Claude Evin propose une déconcentration, c'est-à-dire
la mise en place un système qui parte du haut pour aller
vers le bas. Je propose une véritable décentralisation.
Les Observatoires Régionaux de la Santé (ORS) constituent
le premier maillon de la réforme. Ils font actuellement un
travail important avec des moyens humains et financiers insuffisants.
Il leur arrive encore aujourd'hui très souvent de faire des
études qui sortent de leur mission pour s'autofinancer. Elles
doivent donc être dotées de moyens adéquats.
Le deuxième échelon, c'est ce que j'appelle la "

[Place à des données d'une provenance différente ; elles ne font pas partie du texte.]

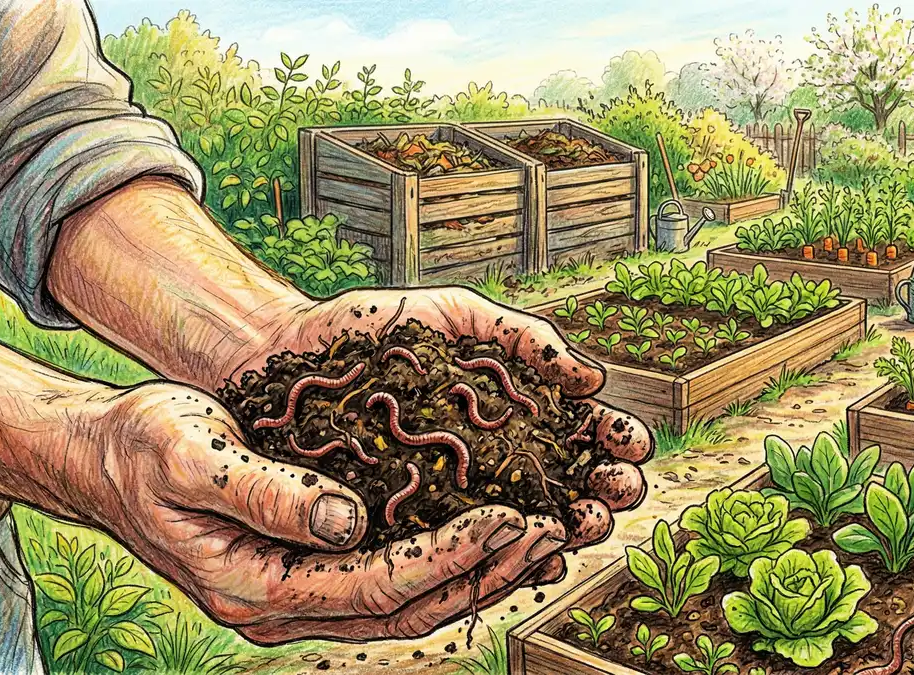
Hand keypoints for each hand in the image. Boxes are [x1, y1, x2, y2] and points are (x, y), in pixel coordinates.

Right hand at [85, 382, 571, 642]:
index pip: (377, 584)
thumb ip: (268, 494)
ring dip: (477, 573)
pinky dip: (447, 561)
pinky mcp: (309, 572)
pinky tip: (488, 534)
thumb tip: (347, 522)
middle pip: (407, 608)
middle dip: (484, 572)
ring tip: (541, 537)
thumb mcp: (194, 458)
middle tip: (550, 531)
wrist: (104, 459)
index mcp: (256, 587)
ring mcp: (299, 596)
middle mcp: (284, 606)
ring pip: (407, 604)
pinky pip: (392, 581)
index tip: (511, 518)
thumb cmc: (142, 449)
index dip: (451, 554)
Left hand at [224, 286, 652, 545]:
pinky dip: (502, 560)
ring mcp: (453, 495)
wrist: (281, 351)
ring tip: (584, 524)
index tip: (632, 444)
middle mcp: (492, 458)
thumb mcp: (455, 316)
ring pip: (524, 524)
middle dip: (603, 491)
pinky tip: (528, 560)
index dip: (613, 441)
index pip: (580, 432)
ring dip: (566, 531)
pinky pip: (461, 549)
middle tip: (617, 491)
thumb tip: (591, 379)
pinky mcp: (410, 524)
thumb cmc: (375, 329)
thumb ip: (521, 336)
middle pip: (565, 484)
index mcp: (513, 410)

conférence régionale de santé rénovée
". Aujourd'hui la conférence régionale est une
sorte de grand-messe. Les débats sont déjà
préparés et le rapport parfois déjà
imprimé pour être présenté à l'issue
de la journée par le directeur de la DRASS et le préfet
de Région. Ses conclusions sont reprises ou non par la conférence
nationale de santé pour faire des propositions au gouvernement
qui sont intégrées à la préparation
du projet de loi. La conférence régionale de santé
rénovée s'adresserait à tous les professionnels
de santé, ou tous ceux qui se préoccupent de santé.
Ils sont élus par collèges : collège médical
représenté par les URML, les paramédicaux,
les associations de malades et d'anciens malades.
Elle a trois missions :
- définir les besoins à partir des travaux des
ORS pour la prévention et le soin
- veiller à l'adéquation de l'offre et des besoins
- contrôler l'exécutif régional, l'Agence
Régionale de Santé.
Troisième
échelon : L'exécutif régional sera une Agence
Régionale de Santé (ARS) qui regroupera les compétences
de l'ambulatoire, de l'hospitalisation public et privée et
chargée de la politique de prévention, dont le directeur
est nommé par la région.
J'ai
par ailleurs proposé dans une récente tribune
publiée par les Echos, la création d'un "
INSEE " de la santé, chargé de recueillir les
chiffres, selon des critères objectifs sans les commenter,
ce qui éviterait qu'elles soient contestées par les
professionnels de santé.
Quelles
améliorations apportera la régionalisation ?
J'en
distingue trois : une meilleure politique de prévention et
d'éducation à la santé, une meilleure définition
des besoins de la population, une politique de santé de proximité,
responsabilisant les acteurs. Aujourd'hui quand un service doit
fermer à l'hôpital, le maire de la ville qui est au
conseil d'administration défile en tête des manifestations
de protestation. Je propose que le maire reste au conseil d'administration,
mais qu'il finance l'hôpital en partie, par exemple à
hauteur de 10%. De cette façon il serait responsable de 10%
de l'investissement et de 10% des dépenses induites. A lui
de faire des choix entre une piscine, un stade de football, ou le
maintien d'un service de gynécologique vide ou des lits pour
personnes âgées dépendantes.
M.
Adrien Zeller, président de la région Alsace disait
en juin lors du colloque que vous avez organisé sur le sujet
que les dépenses de santé dans une région représentent
approximativement neuf fois son budget. En Espagne lorsque les régions
n'ont plus eu assez d'argent, elles se sont tournées vers
l'Etat central.
L'ONDAM
pourrait comporter une répartition régionale selon
des critères démographiques et de santé publique.
Chaque région aurait la possibilité d'abonder cette
enveloppe en fonction de ses priorités. On peut également
imaginer que la CSG prélevée dans la région
serait affectée directement à la région. A
l'Etat de corriger les inégalités régionales
trop fortes.
Comment
pourrait s'appliquer cette réforme ?
Je
propose de réaliser cette régionalisation de façon
pragmatique et après expérimentation. Les compétences
de cette régionalisation seraient à définir
selon les régions. Celles qui ne voudraient rien changer
continueront à fonctionner de la même façon,
et les autres se chargeront d'éducation à la santé,
de la formation professionnelle des médecins et des paramédicaux,
comme elles le font aujourd'hui dans le cadre de l'apprentissage.